With the stupid keyboard on the N82, the dual LED flash on the N85 and N79, and the presence of Xenon on the 6620 Classic but lack of various other things on it, Nokia is determined not to let us have the perfect phone. Why? Because one handset would triumph over the rest and kill the diversity of their range of phones. But don't ever believe it's due to technical, economic, or battery reasons, because it's not. If they wanted to make the perfect phone, they could easily.
If it's so easy to make a "perfect" phone with every possible feature that weighs nothing and is cheap to buy, why isn't one of Nokia's many rivals doing it already? Why didn't Motorola do that to win back their market share instead of collapsing?

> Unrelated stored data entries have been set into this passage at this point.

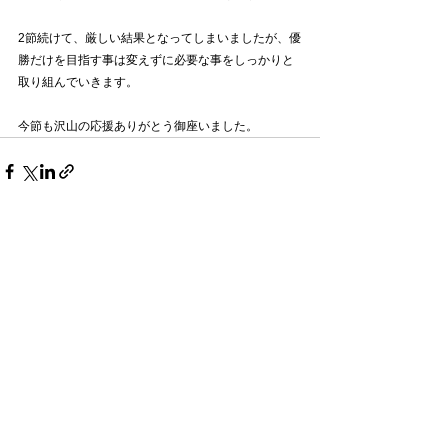
2節続けて、厳しい結果となってしまいましたが、優
勝だけを目指す事は変えずに必要な事をしっかりと
取り組んでいきます。
今節も沢山の応援ありがとう御座いました。
すべて表示
最新記事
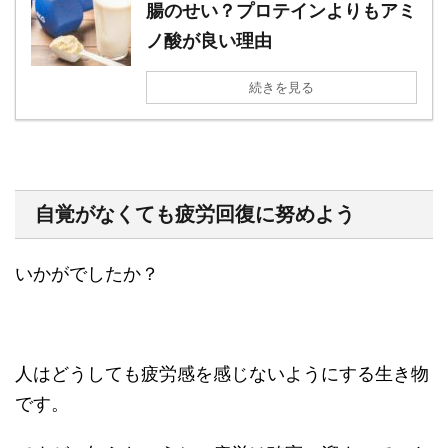
腸のせい？プロテインよりもアミ
ノ酸が良い理由
続きを見る
自覚がなくても疲労回復に努めよう
いかがでしたか？
人はどうしても疲労感を感じないようにする生き物
です。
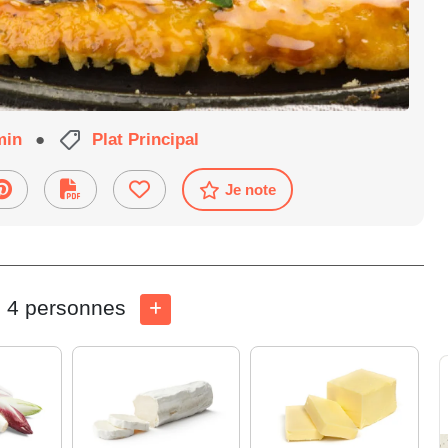
min
●
Plat Principal
Je note
4 personnes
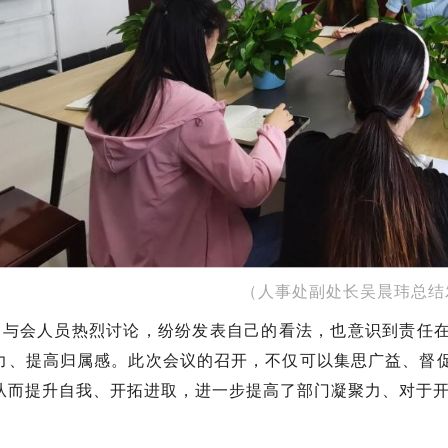
（人事处副处长吴晨玮总结
，与会人员热烈讨论，纷纷发表自己的看法，也意识到责任
力、提高归属感。此次会议的召开，不仅可以集思广益、督
从而提升自我、开拓进取，进一步提高了部门凝聚力、对于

Why isn't Samsung doing it to take over the number 1 spot?
The answer is that it isn't easy, in fact it's impossible. Every device ever made has been a trade off between size, price, features and (in the case of mobile devices) battery life, anyone who has followed the history of consumer electronics knows that.
Or are you going to claim Nokia has some magical monopoly on making mobile phones?
Or is it perhaps a worldwide conspiracy involving all phone manufacturers? 😊
It's also impossible because not everyone wants the same thing. Asking for a perfect phone is like asking for a perfect car: would that be a jeep, or an estate, or a limo, or a sports car? Would it have a petrol, diesel or hybrid engine?
The diversity of phone models reflects the diversity of a market that sells over a billion phones a year, being bought by everyone from rich Americans to poor Ethiopians. When you're talking about a market like that you can't possibly come up with a single model that satisfies such diverse needs and tastes.
But even if it were possible, why would any manufacturer want to avoid it? Why wouldn't Nokia make "the perfect phone"? Making lots of different models simply makes manufacturers' lives more difficult: it means more expensive marketing, more expensive testing, more compatibility problems, more manufacturing problems, more distribution problems. Manufacturers would love to make just one phone a year and sell that to everyone. Very very very few people own more than one phone at a time, so this idea that manufacturers are trying to bounce people into buying several phones at once doesn't really make any sense.
Even if there was one single perfect phone model, mobile technology moves on so quickly that it would get out of date within a year, which is the kind of time scale where people upgrade anyway.